Une frappe aérienne touche une maternité

La frappe aérienne qui a touché et partiellement détruit une maternité dans la province rurale d’Idlib, dans le nord-ouest de la Syrie, le 29 juillet après-midi, semble s’inscrire dans le cadre d’une politique d’attaques illégales prenant délibérément pour cibles des infrastructures médicales, a déclaré Amnesty International.

On ne connaît pas encore le nombre de victimes de cette attaque, mais un porte-parole de Save the Children, organisation qui soutient l’hôpital, a déclaré aux médias que le bilan s’élevait au moins à deux morts. Cette attaque, dont on ne connaît pas encore les responsables, a eu lieu dans une région contrôlée par des groupes armés où les forces armées syriennes et russes ont lancé des frappes aériennes.

« Les attaques délibérées contre des hôpitaux et des structures médicales constituent de graves violations des lois de la guerre et ne peuvent être justifiées. Les hôpitaux, qui bénéficient d’une protection spéciale au titre du droit international humanitaire, doivent rester des lieux sûrs pour les mères, les nouveaux-nés et les travailleurs médicaux – même en plein cœur d’un conflit de longue haleine », a déclaré Philip Luther, directeur du programme Afrique du Nord et Moyen-Orient d’Amnesty International.

Sur les photos etvidéosprises après la frappe aérienne, on peut voir une partie de l’hôpital en ruines, des gravats éparpillés à l’intérieur comme à l’extérieur du bâtiment. D’autres clichés pris à peu près au moment de la frappe présentent des nouveaux-nés dans des couveuses. D’après Save the Children, il s’agit de la seule maternité de la région, et 700 femmes venaient y accoucher chaque mois.

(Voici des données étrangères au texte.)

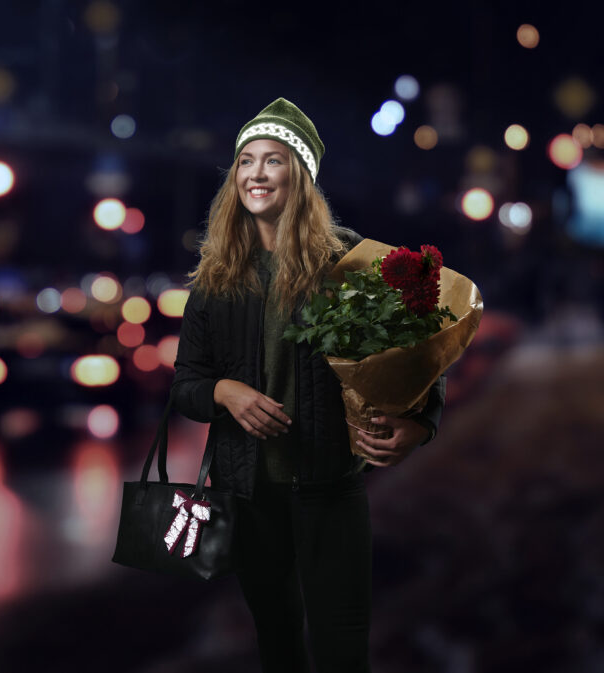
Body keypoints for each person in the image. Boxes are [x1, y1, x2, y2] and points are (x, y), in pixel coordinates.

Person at [171, 98, 446, 672]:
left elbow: (418, 358)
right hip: (248, 492)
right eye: (246, 161)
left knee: (342, 642)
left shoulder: (349, 263)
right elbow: (186, 384)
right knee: (277, 640)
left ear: (300, 176)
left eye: (274, 160)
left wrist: (419, 425)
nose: (257, 174)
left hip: (329, 486)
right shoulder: (217, 275)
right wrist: (225, 391)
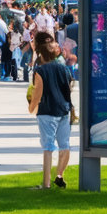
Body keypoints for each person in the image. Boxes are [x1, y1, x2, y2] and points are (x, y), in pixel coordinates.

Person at [27, 32, 72, 189]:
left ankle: (46, 184)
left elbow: (37, 94)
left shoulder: (40, 71)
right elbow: (69, 89)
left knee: (48, 147)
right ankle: (59, 175)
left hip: (47, 112)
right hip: (64, 110)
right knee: (64, 145)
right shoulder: (64, 68)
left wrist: (31, 108)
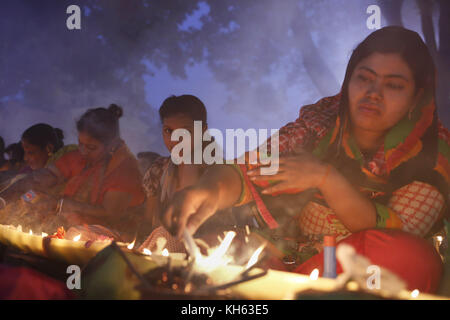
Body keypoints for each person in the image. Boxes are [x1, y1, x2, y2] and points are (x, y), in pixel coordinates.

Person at [160, 27, 449, 293]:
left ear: (417, 96)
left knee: (409, 255)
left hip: (362, 270)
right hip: (293, 261)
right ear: (349, 79)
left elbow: (400, 231)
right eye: (364, 78)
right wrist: (207, 191)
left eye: (393, 85)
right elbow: (254, 167)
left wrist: (325, 178)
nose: (373, 94)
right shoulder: (321, 121)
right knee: (219, 252)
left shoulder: (434, 152)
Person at [0, 104, 145, 240]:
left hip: (109, 238)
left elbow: (111, 213)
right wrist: (4, 199)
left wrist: (59, 205)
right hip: (69, 226)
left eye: (91, 147)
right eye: (80, 144)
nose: (83, 151)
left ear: (111, 144)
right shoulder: (78, 157)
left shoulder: (125, 168)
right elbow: (39, 179)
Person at [139, 95, 237, 252]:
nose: (175, 140)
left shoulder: (218, 171)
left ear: (203, 131)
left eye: (185, 132)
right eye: (168, 131)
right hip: (160, 248)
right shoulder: (158, 170)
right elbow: (150, 220)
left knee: (170, 237)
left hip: (208, 249)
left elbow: (218, 228)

Cette attaque intervient après que des frappes aériennes ont touché quatre hôpitaux et une banque du sang dans l’est de la ville d’Alep, les 23 et 24 juillet. Selon l’UNICEF, l’une de ces structures, un hôpital pédiatrique, a été touché deux fois en moins de 12 heures.

Les dernières attaques relèvent semble-t-il d’une pratique dont a rendu compte Amnesty International, qui consiste de la part des forces armées syriennes et russes à frapper délibérément des hôpitaux et infrastructures médicales syriennes, dans le cadre de leur stratégie militaire. Attaquer délibérément des installations médicales peut constituer un crime de guerre. Ces attaques, qui ne font pas la distinction entre les bâtiments civils, tels que les hôpitaux, et les cibles militaires, sont interdites et constituent de possibles crimes de guerre.

« La Syrie et la Russie doivent mettre un terme aux attaques contre les hôpitaux et les structures médicales. Il faut enquêter sur ces agissements et déférer à la justice les responsables présumés de graves violations des lois de la guerre », a déclaré Philip Luther.

L’ONG Physicians for Human Rights (Médecins pour les droits humains) recueille des informations sur les attaques visant les professionnels de santé et les infrastructures médicales dans le cadre du conflit en Syrie. Avant la frappe du 29 juillet, elle avait déjà recensé 373 attaques contre des infrastructures médicales, ayant fait 750 morts parmi le personnel. La grande majorité de ces attaques est imputable aux forces du gouvernement syrien et à leurs alliés.